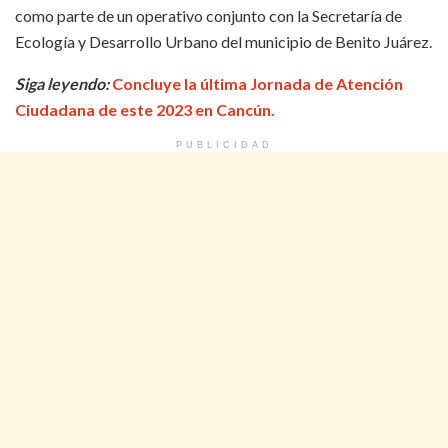
como parte de un operativo conjunto con la Secretaría de
Ecología y Desarrollo Urbano del municipio de Benito Juárez.
Siga leyendo:
Concluye la última Jornada de Atención
Ciudadana de este 2023 en Cancún.
PUBLICIDAD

==================================================

**Prompt:**
Set down the text from the entries above line by line, word for word, and leave out the pictures.

**Reply:**
como parte de un operativo conjunto con la Secretaría de
Ecología y Desarrollo Urbano del municipio de Benito Juárez.
Siga leyendo:
Concluye la última Jornada de Atención
Ciudadana de este 2023 en Cancún.
PUBLICIDAD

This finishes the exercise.